Costa Rica News – An American woman living in Costa Rica has been acquitted of her husband’s murder for the second time, though prosecutors say they’ll pursuit another trial.
Monday’s verdict capped the third trial against Ann Patton in her late millionaire husband’s 2010 death.
The 44-year-old was accused of fatally shooting former Wall Street trader John Bender in the neck inside of their glass jungle mansion.
But his widow maintains that Bender, 44, committed suicide after a brief struggle over his gun which followed his suffering years of depression and making similar suicide threats.
The court’s latest unanimous ruling by a three-judge panel, which cited reasonable doubt, follows her being acquitted in his murder in 2013.
She was retried and found guilty in May, 2014, sentencing her to 20 years in prison. She served nine months of that sentence before the guilty verdict was tossed by an appellate court in February. She was then ordered to undergo a retrial in early August, The Tico Times reported.

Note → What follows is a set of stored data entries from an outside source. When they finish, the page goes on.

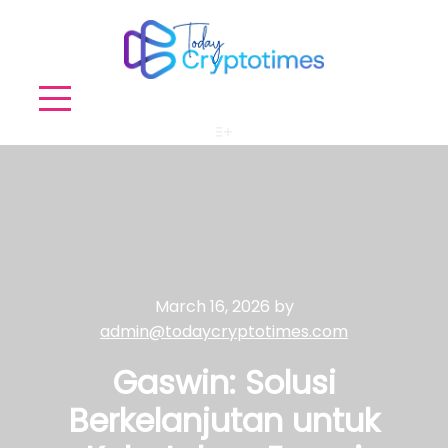
More info
March 16, 2026
by
admin@todaycryptotimes.com
Gaswin: Solusi
Berkelanjutan untuk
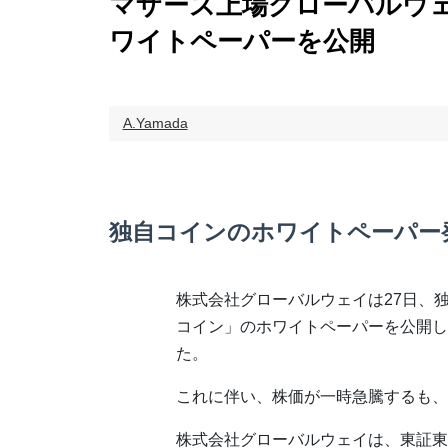
マザーズ上場グローバルウェ
ワイトペーパーを公開
A.Yamada
独自コインのホワイトペーパー
株式会社グローバルウェイは27日、
コイン」のホワイトペーパーを公開し
た。
これに伴い、株価が一時急騰するも、
株式会社グローバルウェイは、東証東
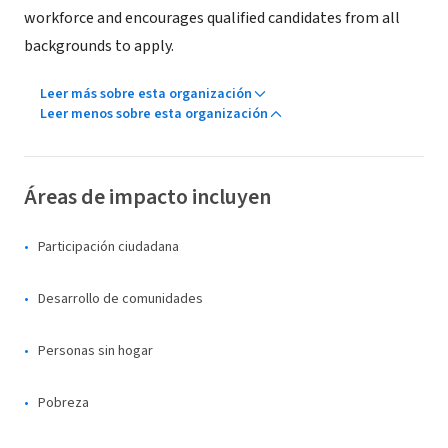
workforce and encourages qualified candidates from all
backgrounds to apply.
Leer más sobre esta organización
Leer menos sobre esta organización
Áreas de impacto incluyen
Participación ciudadana
Desarrollo de comunidades
Personas sin hogar
Pobreza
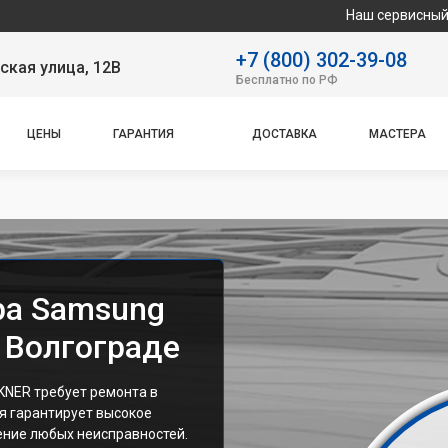
Наш сервисный центр спец
+7 (800) 302-39-08
ская улица, 12В
Бесплатно по РФ
ЦЕНЫ
ГАРАНТИЯ
ДОСТАВКА
МАСТЕРА
ра Samsung
Волгограде
NER требует ремонта в
я гарантирует высокое
ение любых неисправностей.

Being tried outside of the U.S., Patton isn’t entitled to double jeopardy, which would prohibit her from being tried again on the same charges.
Though this week’s verdict is ultimately good news, Patton says she knows that she remains in the crosshairs.

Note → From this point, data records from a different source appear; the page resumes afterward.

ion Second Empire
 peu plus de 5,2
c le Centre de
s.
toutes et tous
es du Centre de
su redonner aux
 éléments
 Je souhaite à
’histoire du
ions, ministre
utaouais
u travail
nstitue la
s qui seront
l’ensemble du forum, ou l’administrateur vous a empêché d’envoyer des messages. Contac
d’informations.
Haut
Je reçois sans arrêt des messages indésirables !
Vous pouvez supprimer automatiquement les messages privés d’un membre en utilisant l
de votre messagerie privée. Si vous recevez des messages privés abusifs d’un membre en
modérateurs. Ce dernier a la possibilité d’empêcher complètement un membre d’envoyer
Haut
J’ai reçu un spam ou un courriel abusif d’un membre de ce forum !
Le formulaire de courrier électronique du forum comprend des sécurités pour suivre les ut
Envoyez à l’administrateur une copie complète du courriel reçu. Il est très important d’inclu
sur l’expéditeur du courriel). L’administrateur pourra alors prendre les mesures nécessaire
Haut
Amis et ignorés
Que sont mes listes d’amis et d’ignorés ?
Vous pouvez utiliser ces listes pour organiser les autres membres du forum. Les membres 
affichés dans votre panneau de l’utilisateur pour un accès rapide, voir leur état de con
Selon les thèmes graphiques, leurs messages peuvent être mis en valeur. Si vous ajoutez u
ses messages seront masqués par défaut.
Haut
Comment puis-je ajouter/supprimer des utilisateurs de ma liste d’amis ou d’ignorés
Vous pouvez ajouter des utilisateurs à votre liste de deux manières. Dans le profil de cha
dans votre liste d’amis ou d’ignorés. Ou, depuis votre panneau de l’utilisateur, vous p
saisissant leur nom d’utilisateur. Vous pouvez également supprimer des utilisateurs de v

“My gut has been telling me all along that this third time I would actually be heard and that the evidence would be evaluated correctly,” she told The Tico Times. “It’s impossible to say that I’m happy after five years of this, but yes, I’m relieved.”
While free, some of the work left ahead of her is a lawsuit against her former lawyer.
It seeks not only control of her late husband’s 9.65-square-mile property but the estate’s surrounding 5,000-acre Boracayán wildlife sanctuary.
The Tico Times reports that she’s also seeking the return of $7 million in precious stones which were impounded from their home by the Costa Rican government under claims that that the stones weren’t properly taxed.
In the meantime she’s waiting to see what happens next, with prosecutors already promising to appeal the latest verdict.
The court still holds her passport but she claims to have no plans to flee illegally.